Normally I wouldn't make a post out of a non-story comment from elsewhere, but I think I got to something that I never really properly put into words before with this one:
My answering machine was full so my normal means of screening phone calls didn't work. In addition, I thought it might be someone calling back.
I ended up taking a political survey. One of the questions was something along the lines of "Do you support giving welfare dollars to [long string of politicalese]"
Me "Um, that means refugees, right?"
Person on the other end "I think it does, but I'm kind of confused on that too."
Me "I support helping refugees."
I'm guessing a lot of people don't have that answer because evil foreigners taking our money, but if things got so bad I had to flee my home (which I fucking love, flawed though it may be), and moreover do so without the resources to support myself wherever I ended up, I'd certainly like some help surviving. I don't think it's too much to ask, so I don't think it's too much to give either.The last sentence is in many ways the part that really matters, which is why it's the title of the post, but the process leading to it is important too.
I don't approach the question as, "Someone is here, should we give them aid?" though honestly that would probably get the same answer unless there were extenuating circumstances (a billionaire wants us to 'aid' him with a tax cut.)
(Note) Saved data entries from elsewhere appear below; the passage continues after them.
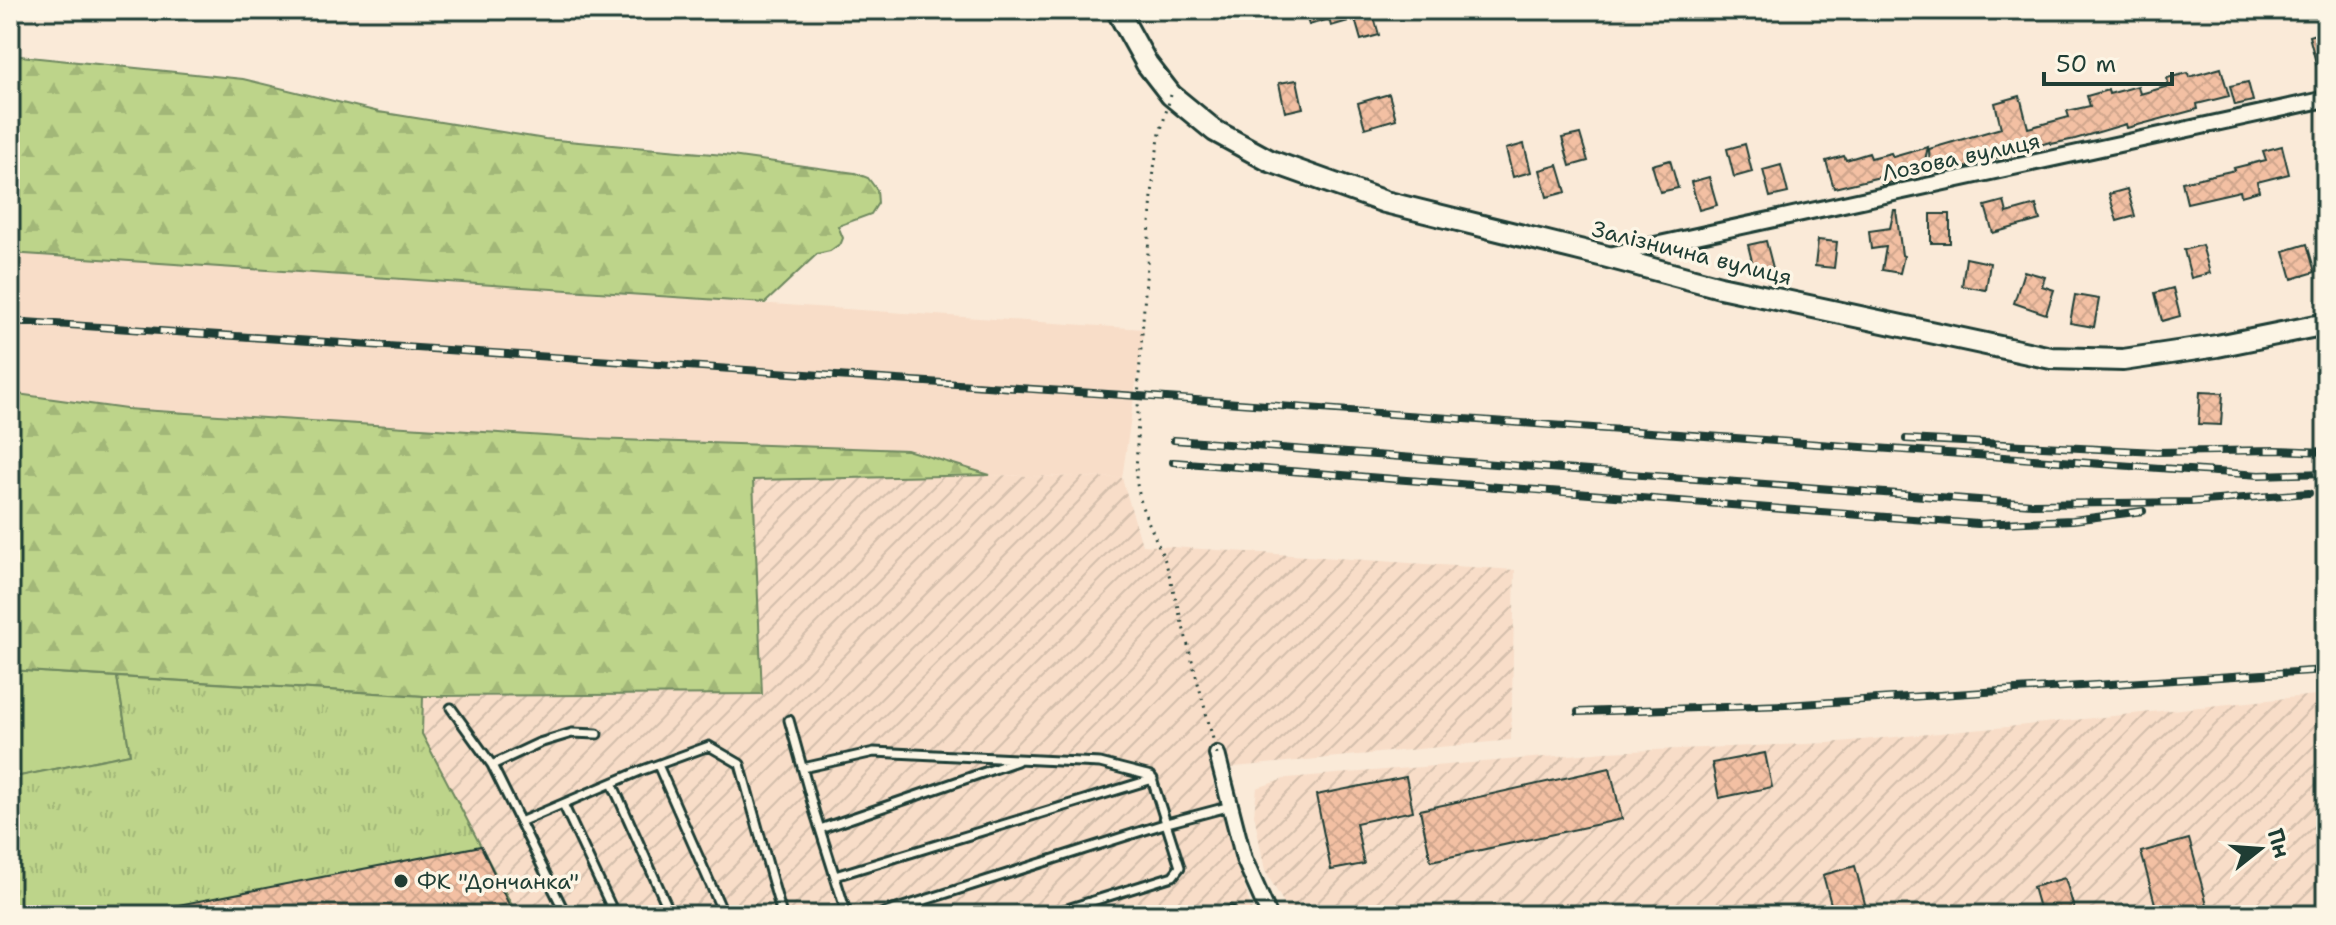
<svg xmlns="http://www.w3.org/2000/svg" width="2336" height="925" viewBox="0 0 2336 925" font-family="'Shantell Sans',sans-serif">
<style>
.built{fill:#f8ddc8}
.industrial{fill:url(#industrial-furrows)}
.green{fill:#bdd48a;stroke:#6e885f;stroke-width:2}
.forest{fill:url(#forest-firs);stroke:#6e885f;stroke-width:2}
.park{fill:url(#park-tufts);stroke:#6e885f;stroke-width:2}
.building{fill:url(#building-cross-hatch);stroke:#1f3d34;stroke-width:2}
.lines{fill:none;stroke-linecap:round;stroke-linejoin:round}
.service-casing{stroke:#1f3d34;stroke-width:13}
.minor-casing{stroke:#1f3d34;stroke-width:20}
.secondary-casing{stroke:#1f3d34;stroke-width:26}
.service{stroke:#fcf5e5;stroke-width:7}
.minor{stroke:#fcf5e5;stroke-width:14}
.secondary{stroke:#fcf5e5;stroke-width:20}
.rail-casing{stroke:#1f3d34;stroke-width:8}
.rail{stroke:#fcf5e5;stroke-width:5;stroke-dasharray:15;stroke-linecap:butt}
.path-bridge{stroke:#1f3d34;stroke-width:3;stroke-dasharray:2 6;stroke-linecap:butt}
.poi-dot{fill:#1f3d34;stroke:#fcf5e5;stroke-width:3}
.labels{text-anchor:middle;dominant-baseline:central;stroke-width:7;stroke-linejoin:round;paint-order:stroke}
.street-label{font-size:22px;fill:#1f3d34;stroke:#fcf5e5}
.poi-label{font-size:22px;fill:#1f3d34;stroke:#fcf5e5;text-anchor:start}
</style>
<defs>
<pattern id="industrial-furrows" width="10" height="10" patternUnits="userSpaceOnUse" patternTransform="scale(2)"><rect width="10" height="10" fill="#f8ddc8"/><path d="M-1 1l2-2M0 10L10 0M9 11l2-2" fill="none" stroke="#d4bfac"/></pattern>
<pattern id="forest-firs" width="22" height="20" patternUnits="userSpaceOnUse" patternTransform="scale(2)"><rect width="22" height="20" fill="#bdd48a"/><path d="M5 1l3.5 6h-7zM16 11l3.5 6h-7z" fill="#a2b778"/></pattern>
<pattern id="park-tufts" width="24" height="20" patternUnits="userSpaceOnUse" patternTransform="scale(2)"><rect width="24" height="20" fill="#bdd48a"/><path d="M3 7l-1-3M5 7V3M7 7l1-3M15 17l-1-3M17 17v-4M19 17l1-3" fill="none" stroke="#a2b778"/></pattern>
<pattern id="building-cross-hatch" width="8" height="8" patternUnits="userSpaceOnUse" patternTransform="scale(2)"><rect width="8" height="8" fill="#f3c0a3"/><path d="M0 0l8 8M0 8l8-8" fill="none" stroke="#d0a68d"/></pattern>
</defs>
<rect width="100%" height="100%" fill="#faead8"/>
<filter id="ink" filterUnits="userSpaceOnUse"><feTurbulence type="fractalNoise" baseFrequency=".0125" numOctaves="2"/><feDisplacementMap in="SourceGraphic" scale="16" xChannelSelector="R" yChannelSelector="G"/><feConvolveMatrix kernelMatrix="1 2 1 2 8 2 1 2 1" color-interpolation-filters="sRGB"/></filter>
<g filter="url(#ink)">
<path class="built" d="M10,253l1134,76 -22,149 -132,-3 -83,-25 -315,-11 -466,-30 -116,-16z"/>
<path class="industrial" d="M990,475l132,3 20,67 373,25 -4,170 -276,27 -24,8 42,140h-736l-95,-181 1,-38 339,-2 -9,-215z
M2326,694v221h-1035l-26,-44 -11,-57 3,-26 30,-10 319,-26 222,-9 179,-16z"/>
<path class="green" d="M10,670l107,7 13,77 -120,24z"/>
<path class="forest" d="M10,55l233,24 136,33 166,27 179,16 131,18 13,5 9,12 1,13 -7,11 -33,12 5,12 -2,5 -11,8 -13,3 -52,49 -755,-50z
M10,393l116,16 466,30 315,11 83,25 -237,5 9,214 -339,2 -413,-26z"/>
<path class="park" d="M117,677l306,19 -1,38 95,181h-507v-137l120,-24z"/>
<path class="building" d="M1304,10h68l7,25 -18,5 -6,-21 -24,7 -2,-7 -20,6z
M2326,31v51h-5l-12,-46z
M2221,68l8,28 -32,8 1,5 -71,19 -1,-4 -51,15 -24,5 -1,-2 -84,25 -18,4 -2,-4 -16,4 -1,-22 72,-21 -6,-25 25,-7 8,32 41,-11 -2,-6 23,-5 -3,-10 21,-6 1,4 29,-8 2,8 29,-8 -2,-8 21,-5 1,4z
M1297,80l6,28 -18,4 -6,-29z
M2248,82l5,19 -18,4 -5,-19z
M1389,94l7,25 -31,9 -7,-25z
M1580,134l8,27 -18,5 -8,-28z
M1524,144l7,28 -18,5 -7,-28z
M1745,144l7,28 -18,5 -7,-28z
M2282,146l7,28 -32,8 2,9 -18,5 -1,-5 -53,12 -5,-21 53,-12 -1,-2 32,-8 -3,-9z
M1928,147l-6,26 -40,12 -2,-8 -46,11 -8,-27 18,-5 2,4 23,-7 2,5 20,-5 2,4z
M1670,160l8,28 -18,4 -8,-27z
M1558,165l8,27 -19,5 -7,-27z
M1781,165l7,28 -18,4 -7,-27z
M1709,177l8,28 -18,5 -8,-28z
M2127,189l8,27 -18,5 -8,-27z
M2004,201l3,12 29,-8 4,15 -47,13 -8,-27z
M1894,210h2l6,45 2,1 -4,17 -18,-3 4,-23 -15,2 -2,-18 21,-3z
M1931,214h19v29h-19z
M1818,240l19,2 -3,26 -19,-2z
M1766,241l7,27 -18,5 -7,-28z
M2307,244l8,28 -23,7 -8,-28z
M2202,245l8,28 -19,5 -7,-28z
M1966,258l24,5 -4,27 -24,-4z
M2024,271l21,6 -3,9 12,4 -8,24 -32,-11z
M2173,288l7,28 -18,5 -7,-28z
M2075,295l24,4 -5,28 -24,-4z
M2200,392l23,1 -2,32 -23,-1z
M1765,753l7,34 -53,11 -7,-35z
M1610,768l12,51 -191,42 -11,-51z
M1406,777l7,34 -57,12 8,41 -33,6 -15,-75z
M2189,839l21,76h-52l-17,-63z
M481,846l33,69h-351v-7z
M1855,866l13,49h-34l-11,-40z
M2065,878l11,37h-35l-8,-28z"/>
<g class="lines">
<defs>
<path id="service" d="M451,708l41,57 74,150
M789,720l25,90 33,105
M492,765l47,-22 33,-10 25,1
M658,765l66,150
M803,768l71,-16 226,11 51,13 29,91 -7,9 -125,39
M612,783l59,132
M563,804l52,111
M520,822l120,-51 69,-25 31,18 42,151
M820,829l197,-68
M835,876l318,-97
M878,915l289,-92 64,-17
M1217,915l14,-4"/>
<path id="minor" d="M1609,255l717,-156
M1217,754l27,105 25,56"/>
<path id="secondary" d="M1117,10l30,54 24,31 44,36 55,30 115,41 219,54 116,31 331,71 72,2 94,-14 109,-22"/>
</defs>
<use href="#service" class="service-casing"/>
<use href="#minor" class="minor-casing"/>
<use href="#secondary" class="secondary-casing"/>
<use href="#service" class="service"/>
<use href="#minor" class="minor"/>
<use href="#secondary" class="secondary"/>
<defs>
<path id="rail" d="M10,321l1128,75 1121,79 67,-2
M1906,439l250,13 120,-2 50,2
M1174,440l858,64 159,-2 118,-9
M1173,462l805,62 95,-4 70,-9
M1578,712l208,-7 540,-35"/>
</defs>
<use href="#rail" class="rail-casing"/>
<use href="#rail" class="rail"/>
<path class="path-bridge" d="M1171,95l-11,38 -6,35 -15,208 -3,104 6,27 24,56 51,191"/>
</g>
</g>
<circle class="poi-dot" cx="401" cy="881" r="8"/>
<g class="labels">
<g class="street-label">
<text transform="translate(1961 157) rotate(-12)">Лозова вулиця</text>
<text transform="translate(1692 253) rotate(14)">Залізнична вулиця</text>
</g>
<g class="poi-label">
<text x="417" y="881">ФК "Дончанка"</text>
</g>
</g>
<rect width="2336" height="925" fill="none" stroke="#fcf5e5" stroke-width="40"/>
<rect x="20" y="20" width="2296" height="885" fill="none" stroke="#1f3d34" stroke-width="3" filter="url(#ink)"/>
<g transform="translate(2260 849) rotate(73)" stroke="#fcf5e5" stroke-width="6" paint-order="stroke">
<path d="M0-6L14 30L0 20L-14 30Z" fill="#1f3d34"/>
<text y="-12" font-size="22" font-weight="bold" text-anchor="middle" fill="#1f3d34">Пн</text>
</g>
<path d="M2044 72v12h128v-12" fill="none" stroke="#1f3d34" stroke-width="4"/>
<text x="2056" y="72" font-size="24" fill="#1f3d34" stroke="#fcf5e5" stroke-width="6" paint-order="stroke">50 m</text>
</svg>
I approach it as: I'm driven from my home. An infestation of evil bloodsucking insects has not driven me from my house. The furnace breaking in the freezing season has not driven me from my house. The universe kicking me when I'm down hasn't driven me from my house.
To drive me out of my house, out of Maine, and out of the US would mean things got really, really fucking bad on a level that I'd rather not imagine and it would break my fucking heart.
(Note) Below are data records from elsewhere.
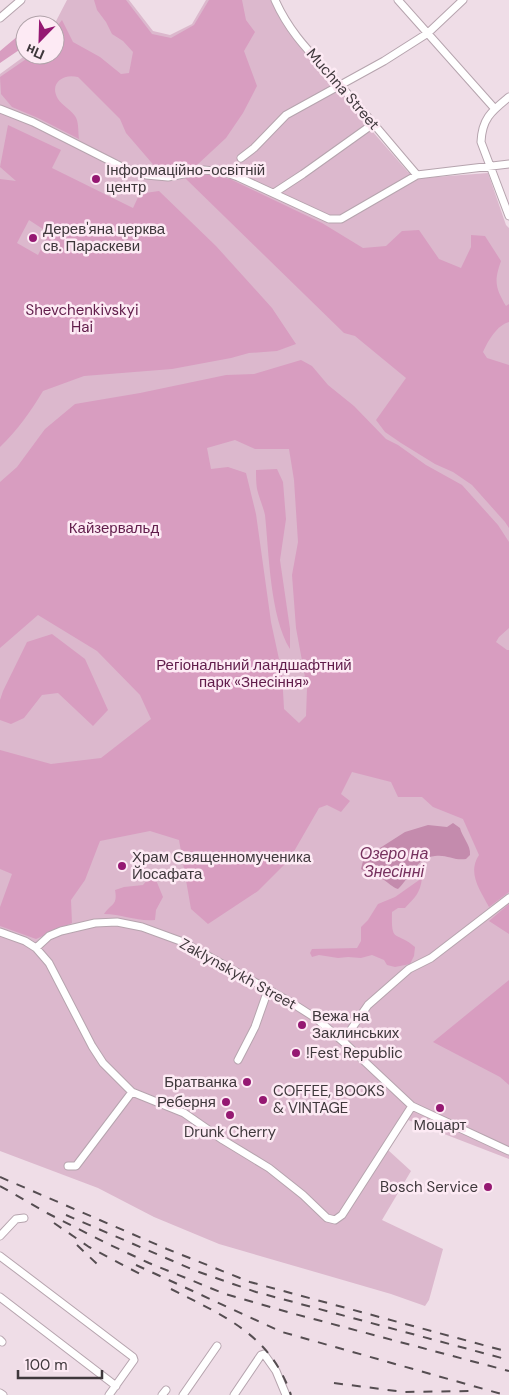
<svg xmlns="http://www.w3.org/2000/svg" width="509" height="1395" viewBox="0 0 509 1395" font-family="'DM Sans',sans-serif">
	<rect width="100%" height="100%" fill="#efdde7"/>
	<path fill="#dcb8cd" d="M67,0h62l24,31 17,4 22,-11 14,-24h65l18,33 52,59 32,40 35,40 15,6 65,-5 18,52 3,3v931l-101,-39 -20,30 23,21 -29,49 61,29 -14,51 -4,6 -34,-12 -172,-50 -65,-27 -56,-29 -98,-37v-1077l26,-19h29l-1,-30z"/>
	<path fill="#d89dc0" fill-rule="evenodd" d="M94,0h32l26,34 19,4 23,-13 15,-25h33l4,20 9,12 -11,19 13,35 -14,27 -17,25 -29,27 -40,4 -31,-36 -6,-14 -42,-42c-16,-4 -29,7 -20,22 4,6 12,10 17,17 4,5 3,16 4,23l-41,-21 -26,-11 -11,-13 -1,-17 32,-22h23v-26l7,-9 11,22 27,15 21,17 8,-1 4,-21 -10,-11 -11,-7 -6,-12 -9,-12z
		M25,30v16l-25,17v-12z
		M8,125l53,25 -9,18 81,40 8,-17 4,2 14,-2 57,55 56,62 24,36 -19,7 -28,2 -18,5 -59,11 -88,7 -41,15c-12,20 -26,40 -43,56v-268l16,2 -16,-14zM29,220l20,13 -11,22 -21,-12z
		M203,173l27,6 92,44 41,25 23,-2 16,-15 17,-1 20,29 22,9 10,-21v-12l14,1 16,25c-7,20 -6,26 5,45l3,-2v18c-12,3 -21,19 -26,30l4,6 22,7v163l-4,-6 -33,-37 -19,-13 -18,-8 -34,-21 -16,-11 -9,-12 30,-42 -51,-42 -11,-3 -159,-155z
		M301,360l11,6 16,19 26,21 32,33 12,6 28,20 36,20 36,40 11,17v86l-10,9 -3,5 11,8h2v242l-20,15c-9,-17 -22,-34 -10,-52l-16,-36 -30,-12 -11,-10h-24l-7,-15 -39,-10 -11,22 9,7 -9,11 -14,-7 -8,3 -30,52 -31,31 -50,33 -17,-15 -12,-69 -29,-9 -50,10 -15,39 -14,20 1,23 -36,16 -36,-13v-19l12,-33 -12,-5v-119l51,14 50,-6 50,-39 -11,-24 -43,-44 -59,-36 -38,33v-166l17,-15 28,-38 30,-25 65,-11 86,-18 28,-1zM235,440l20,9h34l5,31 4,62 -6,33 4,53 11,60 -1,28 -7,7 -15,-14 -2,-36 -11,-51 -15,-108 -10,-41 -18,-6 -17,2 -4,-21z
		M277,469l6,13 3,37 -6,41 10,69v20c-20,-32 -21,-96 -25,-134 -2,-9 -6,-17 -8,-26 -1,-6 -1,-13 -1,-19z
		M52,634l33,25 23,51 -15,16 -35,-33 -16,2 -18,23 -13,6 -11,-4v-20l3,-9 24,-49z
		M422,878c-2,16 -7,19 -17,30h-7l-6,4c-1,33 4,18 23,35l-1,9 -4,8 -15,3 -8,-2 -3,-5 -12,-5 -11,3 -13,-1 -10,1 -19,-3 -7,2 -2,-4 2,-4 45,-1 4,-7v-14l7,-7 10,-16 17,-7z
		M148,879l8,1 7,17 -7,13 -1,10c-17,2 -33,-6 -51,-6 7,-11 14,-8 11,-24l9,-3 19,-2z
		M509,904v30l-20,-13z
		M509,980v105l-9,-8 -67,-35z"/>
	<path fill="#c48bad" d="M453,823l7,5c2,9 11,17 10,27l-4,4c-11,2 -20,-5 -31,-3 -18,1 -26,23 -37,33 -6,-2 -9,-6 -14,-9 -8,-5 -16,-6 -23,-11l2,-8 6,-6 36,-23 23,-7 19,2z"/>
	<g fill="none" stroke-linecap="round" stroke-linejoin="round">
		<g stroke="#b6a4ae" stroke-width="9">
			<path id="minor" d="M275,0c16,36 39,56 64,84 27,30 52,61 78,91
				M398,0l97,109
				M0,18l21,-18
				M509,97c-17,14 -27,21 -28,45l28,74
				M0,109l33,13 89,45 24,8 22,2 36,-7 20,2 14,5 91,42h12l76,-44 92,-11
				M241,158l13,-10 32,-33 98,-54 44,-28 35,-33
				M274,193l29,-19 70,-50
				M0,932l25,9 11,7 13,15 43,83 11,17 29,29 52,21 39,27 46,28 34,27 24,23 8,2 7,-5 70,-109
				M36,948l13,-12 12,-5 34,-8 22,-1 25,5 41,15 109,61 25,16 30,26 65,61 97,45
				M343,1041l25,-36 41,-36 22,-11 78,-60
				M238,1060l17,-33 13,-37
				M68,1166h8l56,-74
				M0,1236l16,-17 8,-1
				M0,1256l133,101 1,3 -25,35
				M0,1297l116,89
				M0,1340l2,2
				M0,1393l3,2
				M162,1395l4,-5
				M183,1395l34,-49
				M234,1395l27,-40 3,-1 12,17 10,24"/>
		</g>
		<use href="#minor" stroke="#fff" stroke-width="7"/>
		<path stroke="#554d51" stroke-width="2" stroke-dasharray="9 9" stroke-linecap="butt" d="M0,1177l167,72 83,33 259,70
			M0,1186l47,27 61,31 41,19 76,31 66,19 218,58
			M66,1215l130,56 60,21 253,68
			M54,1223l35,24 51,27
			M77,1245l20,19
			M136,1265l146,67 223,63
			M171,1289c53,27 100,46 120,106
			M334,1383l70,9 69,-1"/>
	</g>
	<g fill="#951872" stroke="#fdeaf4" stroke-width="2">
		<circle cx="96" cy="179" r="5"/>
		<circle cx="33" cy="238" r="5"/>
		<circle cx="122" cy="866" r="5"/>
		<circle cx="302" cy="1025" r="5"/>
		<circle cx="296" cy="1053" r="5"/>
		<circle cx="247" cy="1082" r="5"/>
		<circle cx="263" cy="1100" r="5"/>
		<circle cx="226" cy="1102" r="5"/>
		<circle cx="440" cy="1108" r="5"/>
		<circle cx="230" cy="1115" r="5"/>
		<circle cx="488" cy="1187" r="5"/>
	</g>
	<g text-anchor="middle" stroke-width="5" stroke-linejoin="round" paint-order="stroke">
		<g font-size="15" fill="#3f383c" stroke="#fdeaf4">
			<text transform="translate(343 89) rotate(49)" y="5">Muchna Street</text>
			<text transform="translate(238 974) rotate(29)" y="5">Zaklynskykh Street</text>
		</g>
		<g font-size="15" fill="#3f383c" stroke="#fdeaf4" text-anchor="start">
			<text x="106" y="175">Інформаційно-освітній<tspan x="106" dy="17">центр</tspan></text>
			<text x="43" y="234">Дерев'яна церква<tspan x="43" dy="17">св. Параскеви</tspan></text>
			<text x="132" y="862">Храм Священномученика<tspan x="132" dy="17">Йосафата</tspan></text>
			<text x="312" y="1021">Вежа на<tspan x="312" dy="17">Заклинських</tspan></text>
			<text x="306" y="1058">!Fest Republic</text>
			<text x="237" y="1087" text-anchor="end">Братванка</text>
			<text x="273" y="1096">COFFEE, BOOKS<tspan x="273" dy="17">&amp; VINTAGE</tspan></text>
			<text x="216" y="1107" text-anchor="end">Реберня</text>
			<text x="440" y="1130" text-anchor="middle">Моцарт</text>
			<text x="230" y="1137" text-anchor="middle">Drunk Cherry</text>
			<text x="478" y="1192" text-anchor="end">Bosch Service</text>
		</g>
		<g font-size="15" fill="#601c4a" stroke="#fdeaf4">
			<text x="82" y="315">Shevchenkivskyi<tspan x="82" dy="17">Hai</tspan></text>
			<text x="114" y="533">Кайзервальд</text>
			<text x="254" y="670">Регіональний ландшафтний<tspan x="254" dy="17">парк «Знесіння»</tspan></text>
		</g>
		<g font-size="16" font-style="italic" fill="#76315e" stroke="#fdeaf4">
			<text x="394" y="859">Озеро на<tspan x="394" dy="18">Знесінні</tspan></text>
		</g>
	</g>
	<g transform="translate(40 40) rotate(203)"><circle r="24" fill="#fdeaf4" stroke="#b1a3aa"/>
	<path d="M0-4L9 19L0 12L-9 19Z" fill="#951872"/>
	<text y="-8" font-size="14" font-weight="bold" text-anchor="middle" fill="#3f383c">Пн</text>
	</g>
	<path d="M18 1370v8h84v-8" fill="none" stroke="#3f383c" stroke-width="2.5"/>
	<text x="25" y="1370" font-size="15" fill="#3f383c" stroke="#fdeaf4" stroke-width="4" paint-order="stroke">100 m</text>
</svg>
If I then ended up somewhere else (Canada is the obvious choice, but any other country) I'd rather not be homeless, hungry, with nothing but the clothes on my back, and possibly on the way to a lingering death because when I fled my home I wasn't able to bring the resources to care for myself with me and it'd be hard to fend for oneself in a foreign land when you've lost everything.
I think that if the people wherever I ended up didn't at least try to help me, in a manner that naturally takes into account the resources available to them, then they'd be assholes.
No one, that I know of, particularly wants a stranger in need of aid to show up at their doorstep. But you try to help people. That's the non-asshole way.
So, yeah, welfare should go to refugees. If that takes away from people who need help that are native, then we aren't funding welfare enough. The solution is to fix the funding, not take it from people who ought to have it.
Putting yourself in the position of another and imagining what it would be like isn't sufficient. Not everyone is like you. Not everyone can bear the things you can bear. Not everyone has values that match your own. But it's a fucking start.
So many people refuse to do it, though.